Treatment of multiple CPLs remains challenging as surgical excision is usually not possible. Several strategies for leiomyoma-associated pain have been implemented so far. Calcium channel blockers have been predominantly used. However, data on their efficacy are contradictory [1]. Another treatment strategy is based on the destruction of nerve fibres e.g. with the ablative or fractional carbon dioxide (CO2) laser [13]. Recent reports highlight also high efficacy of botulinum toxin type A (BT-A), which reduces muscle contraction and inhibits release of pain mediators including substance P, glutamate and calcitonin gene-related peptide (CGRP) [14]. Other treatment options of leiomyoma-associated pain comprise nifedipine, nitroglycerin, gabapentin, doxazosin, lidocaine, capsaicin and phenoxybenzamine [1].
In conclusion, CPLs are rare tumours with a wide variety of dermoscopic presentations. Early diagnosis of multiple CPLs is of importance as regular assessment for leiomyosarcoma and/or renal cancer should be performed in such cases.
Conflict of interest
Magdalena Żychowska, Joanna Łudzik, Magdalena Szczepanik, Anna Józefiak, Patrycja Niewinna, Agata Drożdżyk, and Elżbieta Ostañska declare no conflict of interest.

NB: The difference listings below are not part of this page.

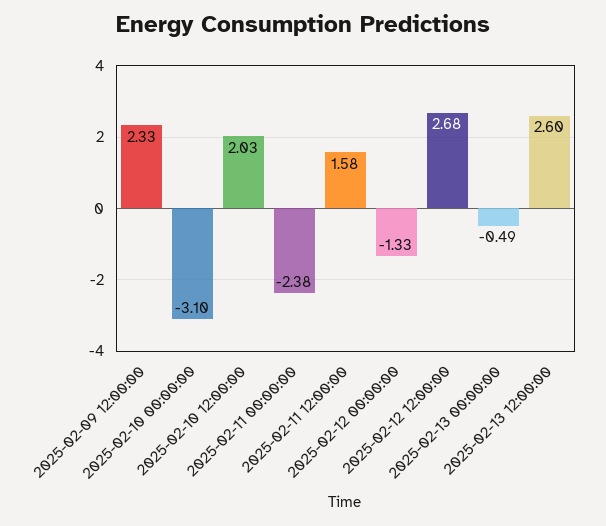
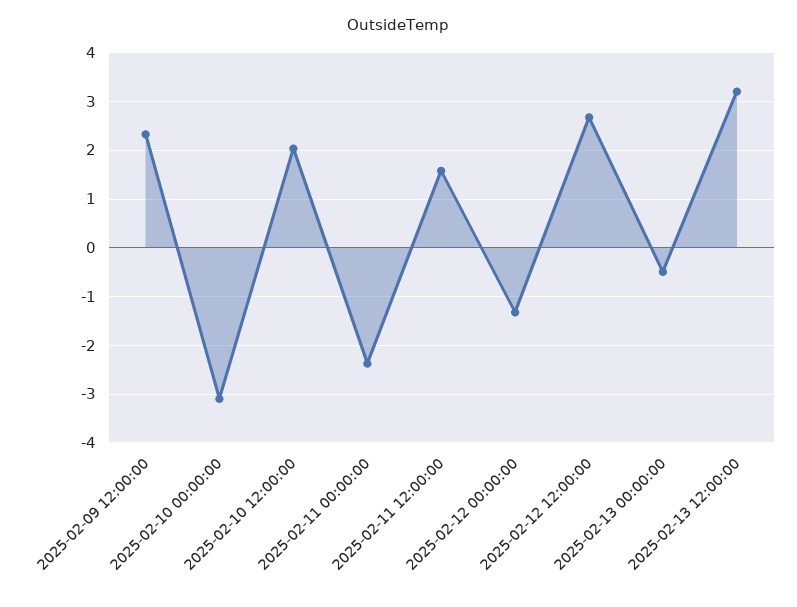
2025-02-13 12:00:00: 2.6 -> 3.2

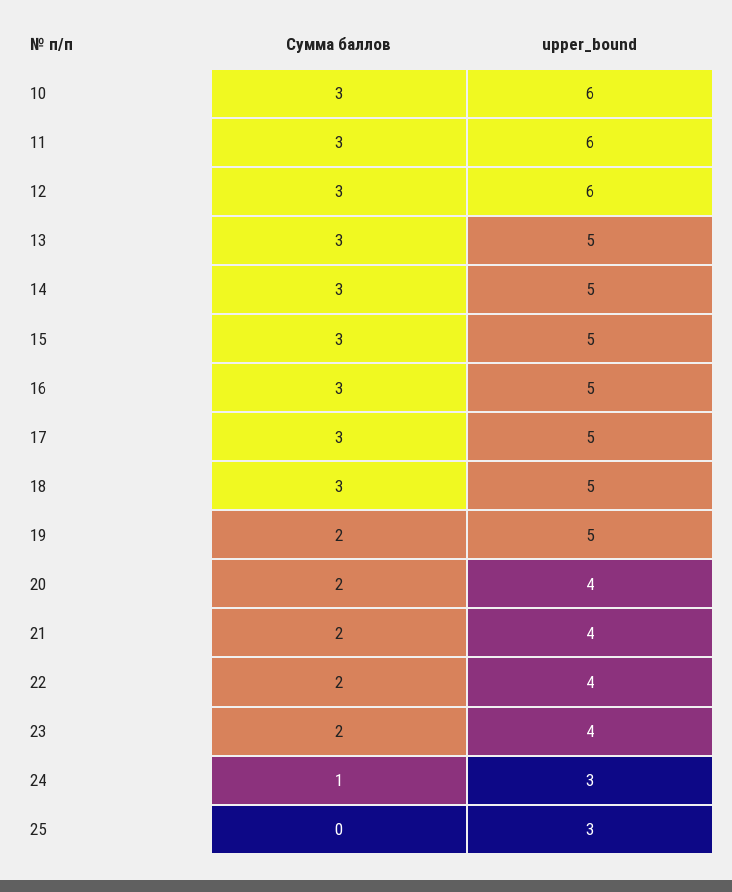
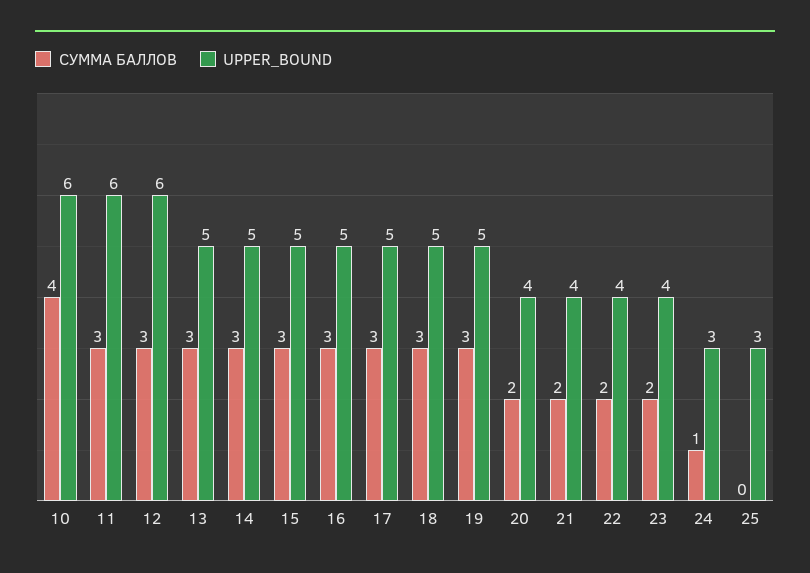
Сумма баллов, 10: 3 -> 4
Сумма баллов, 19: 2 -> 3

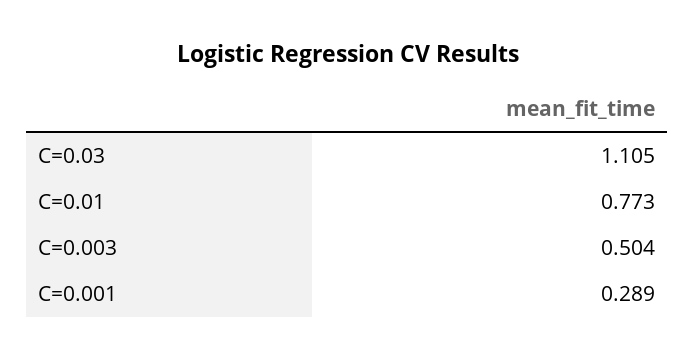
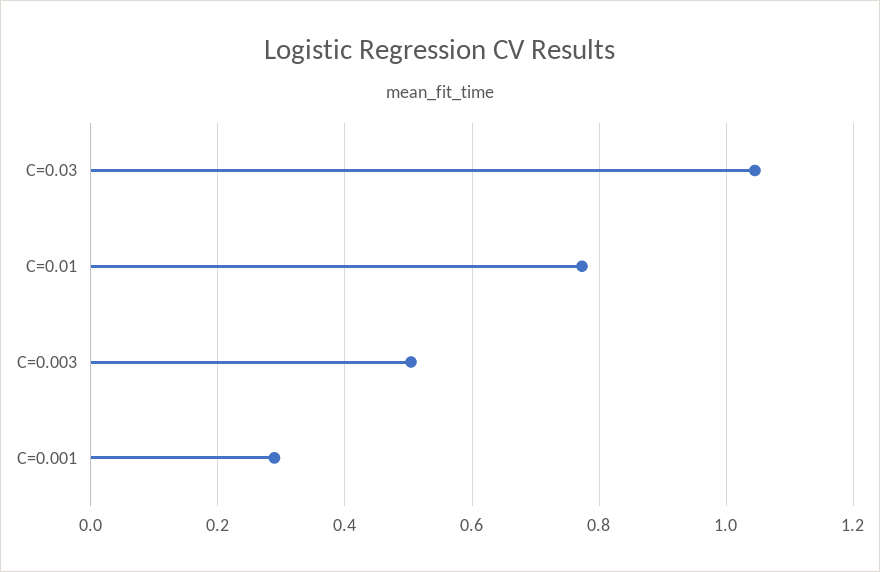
C=0.03: 1.105 -> 1.04

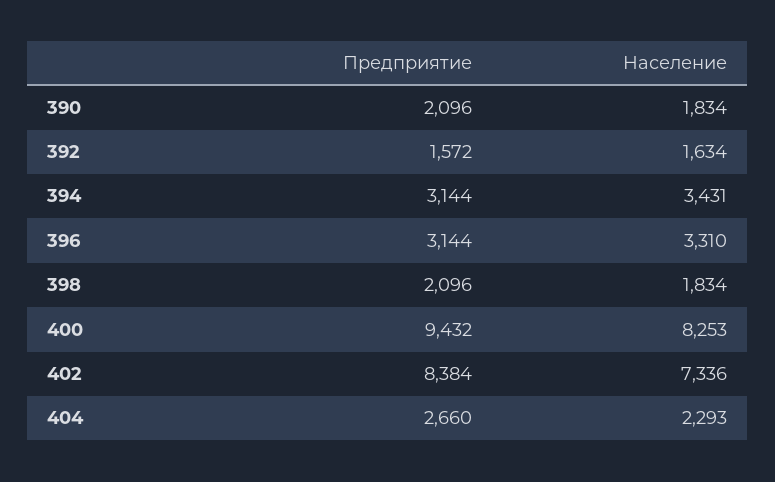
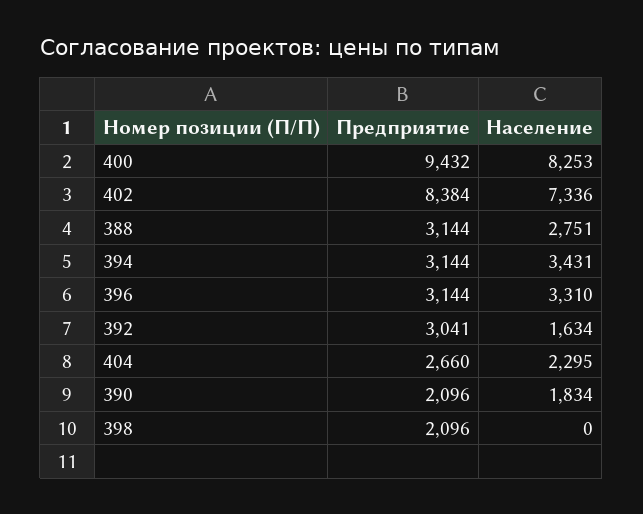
Предприятие, 392: 1572 -> 3041
Население, 398: 1834 -> 0
Население, 404: 2293 -> 2295
Предприятие, 388: none -> 3144
Население, 388: none -> 2751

Adam Reich has worked as a consultant or speaker for AbbVie, Bioderma, Celgene, Chema Elektromet, Eli Lilly, Galderma, Janssen, Leo Pharma, Medac, Menlo Therapeutics, Novartis, Pierre-Fabre, Sandoz, and Trevi, and participated as the Principal Investigator or a Subinvestigator in clinical trials sponsored by AbbVie, Drug Delivery Solutions Ltd, Galderma, Genentech, Janssen, Kymab Limited, Leo Pharma, Menlo Therapeutics, MetrioPharm, MSD, Novartis, Pfizer, and Trevi.